» Excerpted passage
■ ■ ■ ■ ■
Payment of Filing Fee (Check the appropriate box):
 
/X/  No fee required

/ /  Fee computed on table below per Exchange Act Rules 14a-6(i)(1) 
     and 0-11

    (1) Title of each class of securities to which transaction applies:

        ------------------------------------------------------------------------
    (2) Aggregate number of securities to which transaction applies:

        ------------------------------------------------------------------------
    (3) Per unit price or other underlying value of transaction computed
        pursuant to Exchange Act Rule 0-11 (set forth the amount on which the
        filing fee is calculated and state how it was determined):

        ------------------------------------------------------------------------
    (4) Proposed maximum aggregate value of transaction:

        ------------------------------------------------------------------------
    (5) Total fee paid:

        ------------------------------------------------------------------------

/ / Fee paid previously with preliminary materials.

/ / Check box if any part of the fee is offset as provided by Exchange Act Rule
    0-11(a)(2) and identify the filing for which the offsetting fee was paid
    previously. Identify the previous filing by registration statement number,
    or the Form or Schedule and the date of its filing.

    (1) Amount Previously Paid:

        ------------------------------------------------------------------------
    (2) Form, Schedule or Registration Statement No.:

        ------------------------------------------------------------------------
    (3) Filing Party:

        ------------------------------------------------------------------------
    (4) Date Filed:

        ------------------------------------------------------------------------

<PAGE>
   [LOGO]
                                                                     ECOLAB INC.
- --------------------------------------------------------------------------------
Ecolab Center
370 N. Wabasha Street
St. Paul, Minnesota 55102
612/293-2233
 
                                                              September 19, 1997
 
DEAR FELLOW STOCKHOLDER:
 
Your Board of Directors has called a Special Meeting of Stockholders, to be held
at 9:00 a.m. on Wednesday, October 22, 1997, at Ecolab Center, 370 N. Wabasha
St., St. Paul, Minnesota 55102. The sole purpose of the meeting is to approve an
increase in Ecolab's authorized Common Stock as more fully described in the
Notice of the Special Meeting and the Proxy Statement that follow. We urge you
to read both carefully.
 
If you will not be able to attend the meeting, we encourage you to exercise your
right as a stockholder and vote. Please sign, date and promptly return the
accompanying proxy card using the enclosed self-addressed envelope.
■ ■ ■ ■ ■
» What you will do
1: Swap "proxy card" for "voting form" and write out the Ecolab proxy filing excerpt from "September 19, 1997" up to and including "enclosed self-addressed envelope.".
2: According to the Ecolab proxy filing excerpt, what is the sole purpose of the Special Meeting of Stockholders?
3: Carry on the Ecolab proxy filing excerpt from the point at which it stops.
The material that comes next is separate from the Ecolab proxy filing excerpt.
■ ■ ■ ■ ■
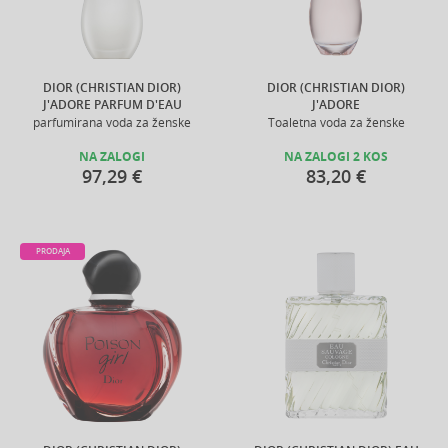
DIOR (CHRISTIAN DIOR)
DIOR (CHRISTIAN DIOR)
J'ADORE PARFUM D'EAU
J'ADORE
parfumirana voda za ženske
Toaletna voda za ženske
NA ZALOGI
NA ZALOGI 2 KOS
97,29 €
83,20 €
PRODAJA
■ ■ ■ ■ ■
» Results of the tasks
1:
September 19, 1997
 
DEAR FELLOW STOCKHOLDER:
 
Your Board of Directors has called a Special Meeting of Stockholders, to be held
at 9:00 a.m. on Wednesday, October 22, 1997, at Ecolab Center, 370 N. Wabasha
St., St. Paul, Minnesota 55102. The sole purpose of the meeting is to approve an
increase in Ecolab's authorized Common Stock as more fully described in the
Notice of the Special Meeting and the Proxy Statement that follow. We urge you
to read both carefully.
 
If you will not be able to attend the meeting, we encourage you to exercise your
right as a stockholder and vote. Please sign, date and promptly return the
accompanying voting form using the enclosed self-addressed envelope.

2: To approve an increase in Ecolab's authorized Common Stock.

3:
Sincerely,
 
[SIGNATURE]                               [SIGNATURE]
Allan L. Schuman                          Michael E. Shannon
President and Chief Executive Officer     Chairman of the Board
 
        YOUR VOTE IS IMPORTANT. PLEASE COMPLETE AND RETURN  THE
                    ACCOMPANYING PROXY AS SOON AS POSSIBLE.
<PAGE>
                   NOTICE OF SPECIAL MEETING OF STOCKHOLDERS
                          TO BE HELD OCTOBER 22, 1997
 
TO THE STOCKHOLDERS OF ECOLAB INC.:
 
A Special Meeting of Stockholders of Ecolab Inc. will be held on Wednesday,
October 22, 1997, at 9:00 a.m. at Ecolab Center, 370 N. Wabasha Street, St.
Paul, Minnesota 55102, to consider and take action upon a proposal to amend and
restate the Company's Restated Certificate of Incorporation to increase the
authorized Common Stock of the Company from the current 100,000,000 shares to
200,000,000 shares as more fully explained in the Proxy Statement.
 
The Board of Directors has fixed the close of business on September 2, 1997, as
the record date for the determination of stockholders entitled to notice of and
to vote at the meeting.
 
WHETHER OR NOT YOU PLAN TO ATTEND THE MEETING, PLEASE MARK, DATE AND SIGN THE
ACCOMPANYING PROXY AND RETURN IT PROMPTLY IN THE ENCLOSED ENVELOPE. IF YOU
ATTEND THE MEETING, YOU MAY VOTE YOUR SHARES IN PERSON EVEN THOUGH YOU HAVE
PREVIOUSLY SIGNED AND RETURNED YOUR PROXY.
 
                                          By Order of the Board of Directors
 
                                          KENNETH A. IVERSON,
                                          Vice President and Secretary
 
September 19, 1997
<PAGE>
                                  ECOLAB INC.
        Ecolab Center, 370 N. Wabasha Street, St. Paul, Minnesota 55102
 
                                PROXY STATEMENT
                        SPECIAL MEETING OF STOCKHOLDERS
                                OCTOBER 22, 1997
 
This Proxy Statement, which is first being mailed to stockholders on or about
September 19, 1997, is furnished in connection with the solicitation of proxies
on behalf of the Board of Directors of Ecolab Inc., a Delaware corporation
(hereinafter called the "Company"), from holders of Common Stock of the Company,
to be voted at a Special Meeting of Stockholders to be held at 9:00 A.M. on
Wednesday, October 22, 1997, and at any adjournment thereof.
 
Holders of Common Stock of record at the close of business on September 2, 1997,
will be entitled to vote at the meeting and any adjournment thereof. At that
time, the Company had outstanding and entitled to vote           shares of
Common Stock. Each of such shares is entitled to one vote on each matter
presented at the meeting. The presence at the meeting, in person or by proxy, of
the holders of a majority of the issued and outstanding shares of Common Stock
entitled to vote, is required for a quorum for the transaction of business.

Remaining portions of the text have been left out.